**Enunciado:**
Por favor, reescribe el tramo del texto sobre el miedo abstracto que va desde "Lo definía bien" hasta "incontrolado y peligroso." y cambia "bulla" por "multitud".

**Texto de lectura:**

■ ■ ■ ■ ■ ■ ■

Lo definía bien un oficial de Policía en estas páginas el pasado sábado. Es un miedo abstracto el de la bulla. Existe sin necesidad de amenazas inmediatas, pero, habría que añadir, se compone de recuerdos concretos, de noticias reiteradas en los medios y de una cierta sensación de impotencia ante esos posibles riesgos desconocidos. Ciertamente, el miedo indeterminado es el catalizador para que un mínimo suceso convierta a la bulla en masa, de modo que ese todo orgánico que se mueve armoniosamente por la ciudad pierda sus reglas y actúe de modo incontrolado y peligroso.

Venimos de una época en la que las sociedades occidentales se sentían cada vez más al resguardo de epidemias, de guerras o de otro tipo de ataques humanos -el terrorismo no había alcanzado aún el escalón de fenómeno de masas-. Creíamos tener derecho a una seguridad absoluta, lo que no deja de ser una utopía, y en pocos años nos hemos percatado de que el hombre no puede prevenir cualquier amenaza, de que existen bacterias resistentes y enemigos internos y externos, fortalecidos y amparados por una red de comunicaciones que nos beneficia a todos. Y luego está el efecto devastador de la propia masa descontrolada. Si las arquetas que explotaron en Cuna hubieran estallado a las cuatro de la madrugada del próximo viernes, muy posiblemente la reacción de la bulla, hecha masa, habría generado consecuencias más graves que las que produjeron los acontecimientos del pasado año.

No podemos evitar todos los riesgos, pero es posible minimizar los que dependen de nosotros, apelando a la prudencia a la hora de planificar horarios e itinerarios y tomando las medidas pertinentes por traumáticas que puedan parecer. Conviene también impedir conductas que pongan al público y a los cortejos en situaciones de peligro, obedecer a la autoridad y reprobar con firmeza a quienes no respetan los sentimientos religiosos de los demás o simplemente no se conducen conforme a las mínimas reglas que dicta la urbanidad.

Para vencer el miedo abstracto poco se puede hacer más allá de asumir la finitud del ser humano y aprender a convivir con ella, a lo que ayuda la fe, sin duda. Otra receta no tengo.

■ ■ ■ ■ ■ ■ ■

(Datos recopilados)

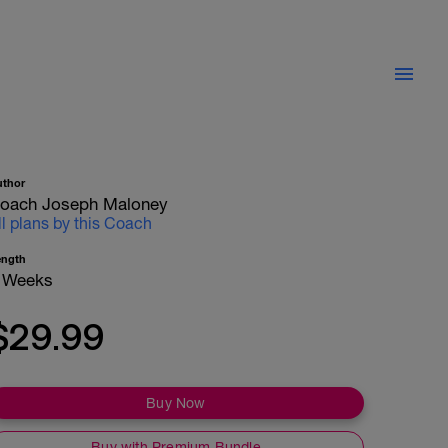
uthor
oach Joseph Maloney
ll plans by this Coach
ength
 Weeks
$29.99
Buy Now
Buy with Premium Bundle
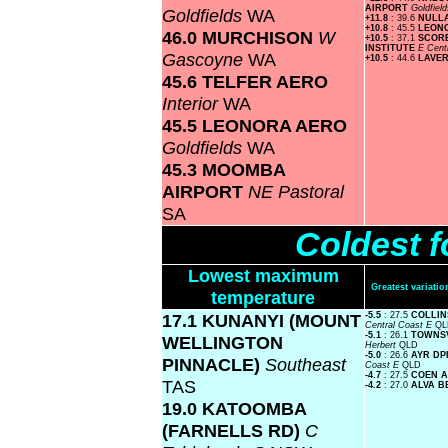
AIRPORT
Goldfiel
Goldfields
WA
+11.8
: 39.6
NULL
+10.8
: 45.5
LEON
46.0 MURCHISON
W
+10.5
: 37.1
SCOR
INSTITUTE
E Cent
Gascoyne
WA
+10.5
: 44.6
LAVE
45.6 TELFER AERO
Interior
WA
45.5 LEONORA AERO
Goldfields
WA
45.3 MOOMBA
AIRPORT
NE Pastoral
SA
Coldest f
Lowest maximum
Greatest variat
temperature
17.1 KUNANYI (MOUNT
-5.5
: 27.5
COLLIN
Central Coast E
QL
-5.1
: 26.1
TOWNS
WELLINGTON
Herbert
QLD
-5.0
: 26.6
AYR DP
PINNACLE)
Southeast
Coast E
QLD
-4.7
: 27.5
COEN 
TAS
-4.2
: 27.0
ALVA 
19.0 KATOOMBA
(FARNELLS RD)
C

■ ■ ■ ■ ■ ■ ■

**Solución:**
Lo definía bien un oficial de Policía en estas páginas el pasado sábado. Es un miedo abstracto el de la multitud. Existe sin necesidad de amenazas inmediatas, pero, habría que añadir, se compone de recuerdos concretos, de noticias reiteradas en los medios y de una cierta sensación de impotencia ante esos posibles riesgos desconocidos. Ciertamente, el miedo indeterminado es el catalizador para que un mínimo suceso convierta a la multitud en masa, de modo que ese todo orgánico que se mueve armoniosamente por la ciudad pierda sus reglas y actúe de modo incontrolado y peligroso.